▶ [EXERCISE PROMPT]: List every line below that contains the word "watch".

## BEGIN

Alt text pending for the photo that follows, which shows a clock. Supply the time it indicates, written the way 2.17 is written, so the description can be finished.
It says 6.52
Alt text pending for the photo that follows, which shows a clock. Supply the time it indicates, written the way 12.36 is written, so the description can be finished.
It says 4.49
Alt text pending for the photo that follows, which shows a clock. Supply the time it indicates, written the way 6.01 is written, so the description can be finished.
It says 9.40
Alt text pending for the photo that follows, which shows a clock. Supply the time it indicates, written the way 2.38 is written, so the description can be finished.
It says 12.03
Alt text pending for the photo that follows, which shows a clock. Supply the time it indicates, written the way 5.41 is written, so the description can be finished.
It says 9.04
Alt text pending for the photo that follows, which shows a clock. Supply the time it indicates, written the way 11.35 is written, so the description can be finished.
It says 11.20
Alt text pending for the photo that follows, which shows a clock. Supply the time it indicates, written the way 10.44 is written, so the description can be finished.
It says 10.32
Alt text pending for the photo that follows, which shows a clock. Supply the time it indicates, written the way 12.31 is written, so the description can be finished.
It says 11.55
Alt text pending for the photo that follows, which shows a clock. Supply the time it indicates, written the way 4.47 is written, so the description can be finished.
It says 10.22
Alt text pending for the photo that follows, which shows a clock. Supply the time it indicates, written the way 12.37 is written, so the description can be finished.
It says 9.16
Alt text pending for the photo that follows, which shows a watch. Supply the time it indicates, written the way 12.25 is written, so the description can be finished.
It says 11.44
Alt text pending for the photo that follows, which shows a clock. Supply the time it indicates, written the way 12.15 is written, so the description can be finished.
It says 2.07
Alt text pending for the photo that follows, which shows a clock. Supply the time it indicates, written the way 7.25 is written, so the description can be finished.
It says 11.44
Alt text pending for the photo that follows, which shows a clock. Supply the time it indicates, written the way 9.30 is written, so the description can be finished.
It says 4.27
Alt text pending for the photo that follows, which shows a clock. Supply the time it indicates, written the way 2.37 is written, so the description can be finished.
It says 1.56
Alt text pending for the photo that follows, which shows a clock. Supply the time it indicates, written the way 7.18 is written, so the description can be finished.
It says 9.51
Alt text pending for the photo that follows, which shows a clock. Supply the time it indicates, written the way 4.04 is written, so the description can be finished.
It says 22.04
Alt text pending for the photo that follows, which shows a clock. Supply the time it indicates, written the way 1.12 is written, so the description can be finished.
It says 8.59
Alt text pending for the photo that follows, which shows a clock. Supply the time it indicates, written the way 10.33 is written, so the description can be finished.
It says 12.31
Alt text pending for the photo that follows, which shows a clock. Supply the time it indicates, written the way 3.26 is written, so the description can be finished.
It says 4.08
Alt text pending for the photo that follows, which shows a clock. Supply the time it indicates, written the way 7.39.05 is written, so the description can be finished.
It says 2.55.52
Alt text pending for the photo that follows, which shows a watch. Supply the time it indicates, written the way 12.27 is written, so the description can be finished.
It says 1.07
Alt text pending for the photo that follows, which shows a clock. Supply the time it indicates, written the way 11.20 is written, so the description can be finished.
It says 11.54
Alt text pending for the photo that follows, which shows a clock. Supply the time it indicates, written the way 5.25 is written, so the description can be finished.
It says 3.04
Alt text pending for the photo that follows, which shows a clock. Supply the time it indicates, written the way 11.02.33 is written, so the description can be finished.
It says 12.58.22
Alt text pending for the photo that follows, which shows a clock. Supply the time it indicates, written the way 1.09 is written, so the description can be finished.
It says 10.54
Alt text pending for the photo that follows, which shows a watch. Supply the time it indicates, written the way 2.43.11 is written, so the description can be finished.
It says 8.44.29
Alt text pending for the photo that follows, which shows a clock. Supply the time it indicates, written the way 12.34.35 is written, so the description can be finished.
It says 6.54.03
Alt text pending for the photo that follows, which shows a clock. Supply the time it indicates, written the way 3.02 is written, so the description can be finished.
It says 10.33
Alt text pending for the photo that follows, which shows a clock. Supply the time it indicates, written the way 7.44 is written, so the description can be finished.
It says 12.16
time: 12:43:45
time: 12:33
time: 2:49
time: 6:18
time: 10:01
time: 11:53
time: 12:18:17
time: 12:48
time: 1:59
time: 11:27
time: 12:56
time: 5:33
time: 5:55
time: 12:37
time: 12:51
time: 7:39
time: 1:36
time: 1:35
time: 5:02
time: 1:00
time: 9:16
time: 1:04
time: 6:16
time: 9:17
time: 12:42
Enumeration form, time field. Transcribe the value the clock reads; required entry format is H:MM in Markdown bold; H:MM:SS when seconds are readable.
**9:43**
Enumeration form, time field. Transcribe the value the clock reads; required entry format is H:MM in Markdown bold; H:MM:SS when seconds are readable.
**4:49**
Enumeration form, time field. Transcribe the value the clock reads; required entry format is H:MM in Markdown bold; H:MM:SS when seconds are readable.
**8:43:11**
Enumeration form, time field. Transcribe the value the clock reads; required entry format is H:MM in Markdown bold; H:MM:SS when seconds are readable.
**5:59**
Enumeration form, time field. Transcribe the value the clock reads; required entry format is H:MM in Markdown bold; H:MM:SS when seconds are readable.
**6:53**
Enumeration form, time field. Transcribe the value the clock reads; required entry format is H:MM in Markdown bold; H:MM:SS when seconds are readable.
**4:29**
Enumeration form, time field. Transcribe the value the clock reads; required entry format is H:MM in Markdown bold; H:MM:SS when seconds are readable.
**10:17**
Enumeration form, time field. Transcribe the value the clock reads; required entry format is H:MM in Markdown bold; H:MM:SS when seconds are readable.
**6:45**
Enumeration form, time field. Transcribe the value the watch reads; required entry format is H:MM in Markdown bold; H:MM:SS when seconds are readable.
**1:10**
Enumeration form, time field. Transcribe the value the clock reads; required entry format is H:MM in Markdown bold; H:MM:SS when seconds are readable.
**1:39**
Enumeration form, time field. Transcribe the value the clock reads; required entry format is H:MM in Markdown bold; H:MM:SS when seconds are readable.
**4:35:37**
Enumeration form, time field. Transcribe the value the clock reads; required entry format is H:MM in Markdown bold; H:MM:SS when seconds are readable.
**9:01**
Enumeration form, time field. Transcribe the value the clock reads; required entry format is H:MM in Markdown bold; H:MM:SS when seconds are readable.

## END

▶ [EXERCISE OUTPUT]:
Alt text pending for the photo that follows, which shows a watch. Supply the time it indicates, written the way 12.25 is written, so the description can be finished.
Alt text pending for the photo that follows, which shows a watch. Supply the time it indicates, written the way 12.27 is written, so the description can be finished.
Alt text pending for the photo that follows, which shows a watch. Supply the time it indicates, written the way 2.43.11 is written, so the description can be finished.
Enumeration form, time field. Transcribe the value the watch reads; required entry format is H:MM in Markdown bold; H:MM:SS when seconds are readable.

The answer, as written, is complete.